───── Supplied data

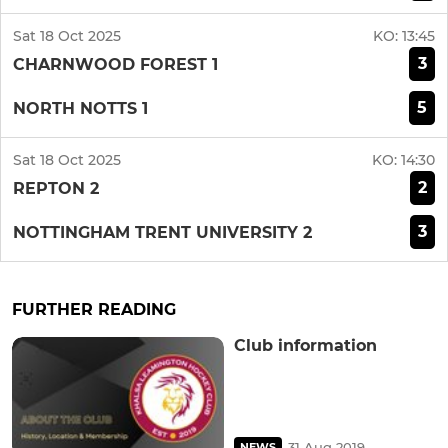
Sat 18 Oct 2025
KO:
13:45
3
CHARNWOOD FOREST 1
5
NORTH NOTTS 1
Sat 18 Oct 2025
KO:
14:30
2
REPTON 2
3
NOTTINGHAM TRENT UNIVERSITY 2
FURTHER READING
Club information
31 Aug 2019
NEWS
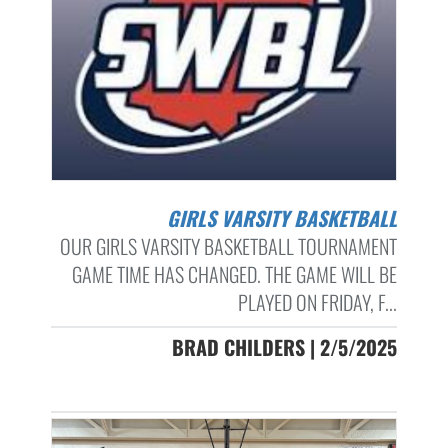
GIRLS VARSITY BASKETBALL
OUR GIRLS VARSITY BASKETBALL TOURNAMENT
GAME TIME HAS CHANGED. THE GAME WILL BE
PLAYED ON FRIDAY, F...
BRAD CHILDERS | 2/5/2025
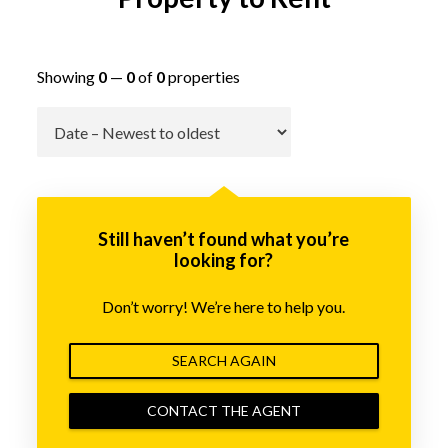
Showing
0
—
0
of
0
properties
Go
Still haven’t found what you’re
looking for?
Don’t worry! We’re here to help you.
SEARCH AGAIN
CONTACT THE AGENT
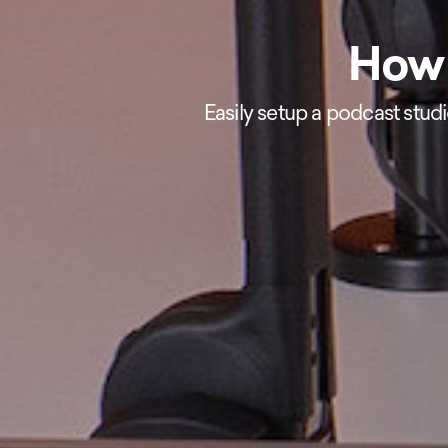
How 
Easily setup a podcast stud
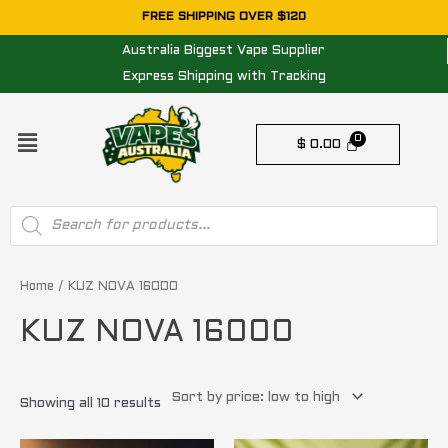
Skip
FREE SHIPPING OVER $120
to
Australia Biggest Vape Supplier
content
Express Shipping with Tracking
Menu
$
0.00
Products
search
Sorted
by
price:
Home
/ KUZ NOVA 16000
low
to
KUZ NOVA 16000
high
Showing all 10 results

──────────

### [Activity]
Among the lines above, count those containing the word "VARSITY" and write only the number.

### [Answer space]
2